▸ What is needed
Among the lines of data below, reproduce only those from the one with "10.00am St Catherine" through the one with "Tea & Coffee", exactly as they stand, both ends included.

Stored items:
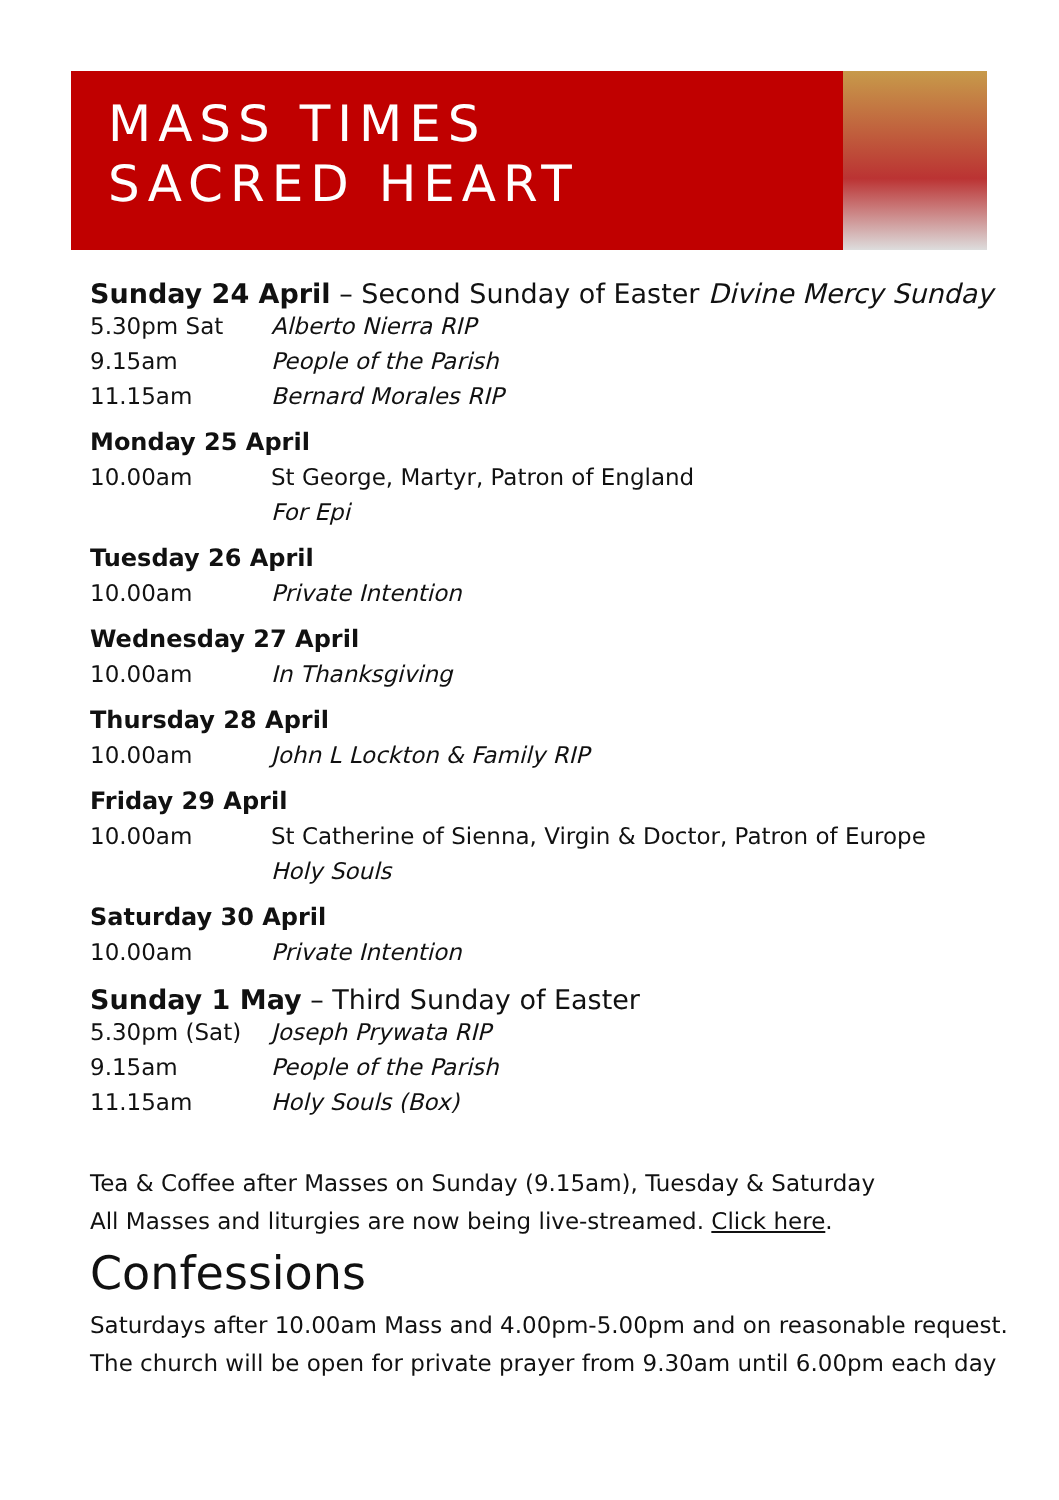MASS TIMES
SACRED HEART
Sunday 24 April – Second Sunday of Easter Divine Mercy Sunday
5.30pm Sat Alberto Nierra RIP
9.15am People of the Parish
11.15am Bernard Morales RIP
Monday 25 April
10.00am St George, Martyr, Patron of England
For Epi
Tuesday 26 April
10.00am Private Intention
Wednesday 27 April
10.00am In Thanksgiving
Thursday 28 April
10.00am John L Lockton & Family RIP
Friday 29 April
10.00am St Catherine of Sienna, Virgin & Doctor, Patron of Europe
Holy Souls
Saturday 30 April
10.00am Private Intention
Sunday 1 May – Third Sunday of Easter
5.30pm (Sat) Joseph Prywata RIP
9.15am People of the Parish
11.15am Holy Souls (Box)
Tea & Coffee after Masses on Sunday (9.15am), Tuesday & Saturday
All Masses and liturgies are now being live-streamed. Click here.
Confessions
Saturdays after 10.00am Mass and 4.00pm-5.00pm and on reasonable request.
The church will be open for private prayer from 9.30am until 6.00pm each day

▸ Task solution
10.00am St Catherine of Sienna, Virgin & Doctor, Patron of Europe
Holy Souls
Saturday 30 April
10.00am Private Intention
Sunday 1 May – Third Sunday of Easter
5.30pm (Sat) Joseph Prywata RIP
9.15am People of the Parish
11.15am Holy Souls (Box)
Tea & Coffee after Masses on Sunday (9.15am), Tuesday & Saturday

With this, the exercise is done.